Description of the task:
Carry on the forum thread below about the planted aquarium from the point where it stops.

Excerpt:
-- start --

Excuse the GH booster granules on the substrate, they take a couple hours to dissolve. Also had some odd melting of all my S. Repens but it is growing back like a champ. Also finally getting lots and lots of pearling.


----------



## jimbo662 (Aug 4, 2013)

Great progress! When are you in Austin next? Aquatek had some amazing quarter size koi angles that were like 95% orange. I picked up 3 of them and the dome had some huge GBRs. They're like 1 1/2" + long.


----------



## bpb (Mar 8, 2011)

Oh man that sounds perfect! I'll be in town on Saturday for a gig but don't know if I'm ready to add new fish just yet


----------



## bpb (Mar 8, 2011)

Feel like the tank is really starting to hit its stride. The cerges reactor has really paid off and allowed me to actually increase my bubble count significantly and stabilize my co2. I also have doubled my nitrate dosing and been using a double daily dose of excel as well to try and suppress algae growth. Loving these lights as well. Here's an updated fts. Plants are pearling like mad now finally. Fish don't seem to be gasping or in distress despite the canary yellow drop checker. Yet I seem to be losing then a bit more frequently than I am used to. Makes me afraid to try out those Angels I've been talking about. 











Sent from my iPhone using Tapatalk


----------



## jimbo662 (Aug 4, 2013)

Tank is looking great!


----------



## burr740 (Feb 19, 2014)

That's coming along nicely. Glad to see you got the algae under control. I think you'll find as plant mass increases it gets easier and easier to keep it at bay.


----------



## bpb (Mar 8, 2011)

-- end --

Data supplied:
-- start --

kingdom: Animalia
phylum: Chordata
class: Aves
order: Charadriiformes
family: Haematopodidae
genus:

-- end --

Answer to this problem:
Thanks guys. I'm loving how warm/red the color rendering is with this bulb combo. I don't care for a cold/cool looking spectrum with plants. Now if the ludwigia glandulosa and AR would just come around I'd be pretty happy with the direction it's all headed. Those struggle for some reason. That empty spot slight left of center is a lane that either of those two plants are supposed to fill in if they just start cooperating. Getting under curled green/olive leaves out of them and slow growth. Added an osmocote tab or two under each mass to try and find the deficiency


Sent from my iPhone using Tapatalk


----------



## electromango (Jul 22, 2015)

Hey bpb , how did you like the MGOPM compared to the MTS? How was algae with both? Also, did you experience and raise in pH with the flora max sand/what's your pH now? thanks, and cool tank!


----------



## bpb (Mar 8, 2011)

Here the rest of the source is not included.